On-line version ISSN 2078-5151
S. Afr. j. surg. vol.51 n.4 Cape Town Jan. 2013
N Mahomed; T Motshudi
Department of Diagnostic Radiology, Faculty of Health Sciences, University of the Witwatersrand, Johannesburg, South Africa
An ectopic posterior pituitary gland is a rare condition and may present with an empty pituitary fossa, hypoplasia or absence of the infundibular stalk and resultant short stature due to growth hormone deficiency. The location of the ectopic lobe can vary, but it is most commonly situated along the median eminence in the floor of the third ventricle. We report a case of an ectopic posterior pituitary gland, describe the causes and discuss the diagnostic imaging features.
An 8-year-old boy presented to paediatric endocrinology with short stature, delayed bone age and biochemical features suggestive of hypopituitarism. Magnetic resonance imaging of the brain demonstrated a flattened anterior pituitary gland within the sella, associated with absence of the infundibular stalk and an ectopic posterior pituitary gland (Fig. 1). There was associated tonsillar ectopia due to the small cranium.

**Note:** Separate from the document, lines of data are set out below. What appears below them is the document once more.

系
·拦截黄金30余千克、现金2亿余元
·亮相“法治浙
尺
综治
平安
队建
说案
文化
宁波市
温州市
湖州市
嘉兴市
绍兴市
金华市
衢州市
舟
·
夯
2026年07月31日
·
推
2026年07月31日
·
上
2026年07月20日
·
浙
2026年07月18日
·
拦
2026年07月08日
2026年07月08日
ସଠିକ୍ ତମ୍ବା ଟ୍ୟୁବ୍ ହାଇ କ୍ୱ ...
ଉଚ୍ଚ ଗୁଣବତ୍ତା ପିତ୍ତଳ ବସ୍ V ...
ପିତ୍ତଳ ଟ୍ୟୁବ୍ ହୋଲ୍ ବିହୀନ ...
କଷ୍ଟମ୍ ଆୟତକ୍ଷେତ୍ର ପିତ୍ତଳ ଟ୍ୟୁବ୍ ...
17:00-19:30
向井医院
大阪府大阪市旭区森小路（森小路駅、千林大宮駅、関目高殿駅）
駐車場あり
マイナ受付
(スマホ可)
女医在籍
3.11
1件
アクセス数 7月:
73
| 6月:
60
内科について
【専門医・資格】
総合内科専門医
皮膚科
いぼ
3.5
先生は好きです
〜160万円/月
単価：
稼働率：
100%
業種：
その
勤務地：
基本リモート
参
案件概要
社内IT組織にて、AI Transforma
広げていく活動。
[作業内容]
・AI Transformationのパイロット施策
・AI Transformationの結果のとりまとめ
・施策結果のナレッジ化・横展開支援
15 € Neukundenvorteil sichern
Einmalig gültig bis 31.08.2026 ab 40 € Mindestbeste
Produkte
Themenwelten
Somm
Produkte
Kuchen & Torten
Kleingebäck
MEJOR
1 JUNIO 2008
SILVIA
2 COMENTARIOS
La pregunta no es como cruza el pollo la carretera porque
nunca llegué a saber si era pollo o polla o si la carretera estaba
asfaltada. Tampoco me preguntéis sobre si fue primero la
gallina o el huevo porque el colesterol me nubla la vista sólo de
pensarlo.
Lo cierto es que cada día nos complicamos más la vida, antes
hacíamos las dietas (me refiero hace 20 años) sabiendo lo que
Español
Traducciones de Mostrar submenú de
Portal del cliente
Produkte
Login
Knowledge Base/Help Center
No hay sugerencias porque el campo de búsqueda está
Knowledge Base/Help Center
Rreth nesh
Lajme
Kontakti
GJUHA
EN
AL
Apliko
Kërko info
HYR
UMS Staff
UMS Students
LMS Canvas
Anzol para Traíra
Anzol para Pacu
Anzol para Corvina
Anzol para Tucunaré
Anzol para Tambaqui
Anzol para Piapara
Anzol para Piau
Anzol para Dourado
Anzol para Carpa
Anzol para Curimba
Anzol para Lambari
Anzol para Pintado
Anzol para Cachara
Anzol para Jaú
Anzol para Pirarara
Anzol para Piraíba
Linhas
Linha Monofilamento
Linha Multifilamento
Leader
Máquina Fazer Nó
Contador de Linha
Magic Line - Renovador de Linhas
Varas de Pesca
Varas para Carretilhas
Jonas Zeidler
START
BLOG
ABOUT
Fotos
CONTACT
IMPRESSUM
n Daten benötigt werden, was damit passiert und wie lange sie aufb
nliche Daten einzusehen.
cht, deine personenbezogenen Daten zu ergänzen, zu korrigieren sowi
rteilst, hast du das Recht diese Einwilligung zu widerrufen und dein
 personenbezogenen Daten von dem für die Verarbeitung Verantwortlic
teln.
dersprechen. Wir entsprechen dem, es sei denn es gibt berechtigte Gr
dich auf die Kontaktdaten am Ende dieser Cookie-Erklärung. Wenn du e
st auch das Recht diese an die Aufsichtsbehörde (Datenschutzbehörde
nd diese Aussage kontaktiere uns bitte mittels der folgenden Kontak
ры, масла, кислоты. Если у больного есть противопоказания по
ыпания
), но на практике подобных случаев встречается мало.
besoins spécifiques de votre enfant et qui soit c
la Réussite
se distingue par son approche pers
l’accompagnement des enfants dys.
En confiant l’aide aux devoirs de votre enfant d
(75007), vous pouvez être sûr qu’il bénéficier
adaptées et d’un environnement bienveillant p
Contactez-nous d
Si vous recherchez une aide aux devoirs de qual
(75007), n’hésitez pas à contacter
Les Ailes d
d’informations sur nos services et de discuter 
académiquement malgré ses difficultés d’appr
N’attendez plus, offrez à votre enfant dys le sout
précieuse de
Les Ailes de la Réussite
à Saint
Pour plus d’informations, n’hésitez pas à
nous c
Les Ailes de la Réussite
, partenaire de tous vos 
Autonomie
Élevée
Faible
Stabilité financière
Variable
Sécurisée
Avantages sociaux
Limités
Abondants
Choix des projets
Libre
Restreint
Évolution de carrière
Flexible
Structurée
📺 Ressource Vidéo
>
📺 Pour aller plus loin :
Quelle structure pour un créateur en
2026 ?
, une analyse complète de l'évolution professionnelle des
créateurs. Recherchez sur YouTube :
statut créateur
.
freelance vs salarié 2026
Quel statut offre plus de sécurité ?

An ectopic posterior pituitary gland is a rare condition and may present with an empty pituitary fossa, hypoplasia or absence of the infundibular stalk and resultant short stature due to growth hormone deficiency. It may be associated with septo-optic dysplasia, Chiari I malformation, agenesis of the corpus callosum, Kallmann sydrome and peri-ventricular heterotopias.[1,2] The location of the ectopic lobe can vary, but it is most commonly located along the median eminence in the floor of the third ventricle.[1,2]
Causes of an ectopic posterior pituitary gland include defective neuronal migration during embryogenesis, tumours, trauma, or surgical transection of the pituitary stalk.[3,4] Usually the anterior pituitary gland is absent, or attenuated and reduced in height, and the infundibular stalk may not be visible. The infundibular stalk is best assessed after injection of gadolinium. Signal hyperintensity in the posterior aspect of the pituitary gland on T1-weighted images is related to the paramagnetic effect of the vasopressin-neurophysin II co-peptin complex.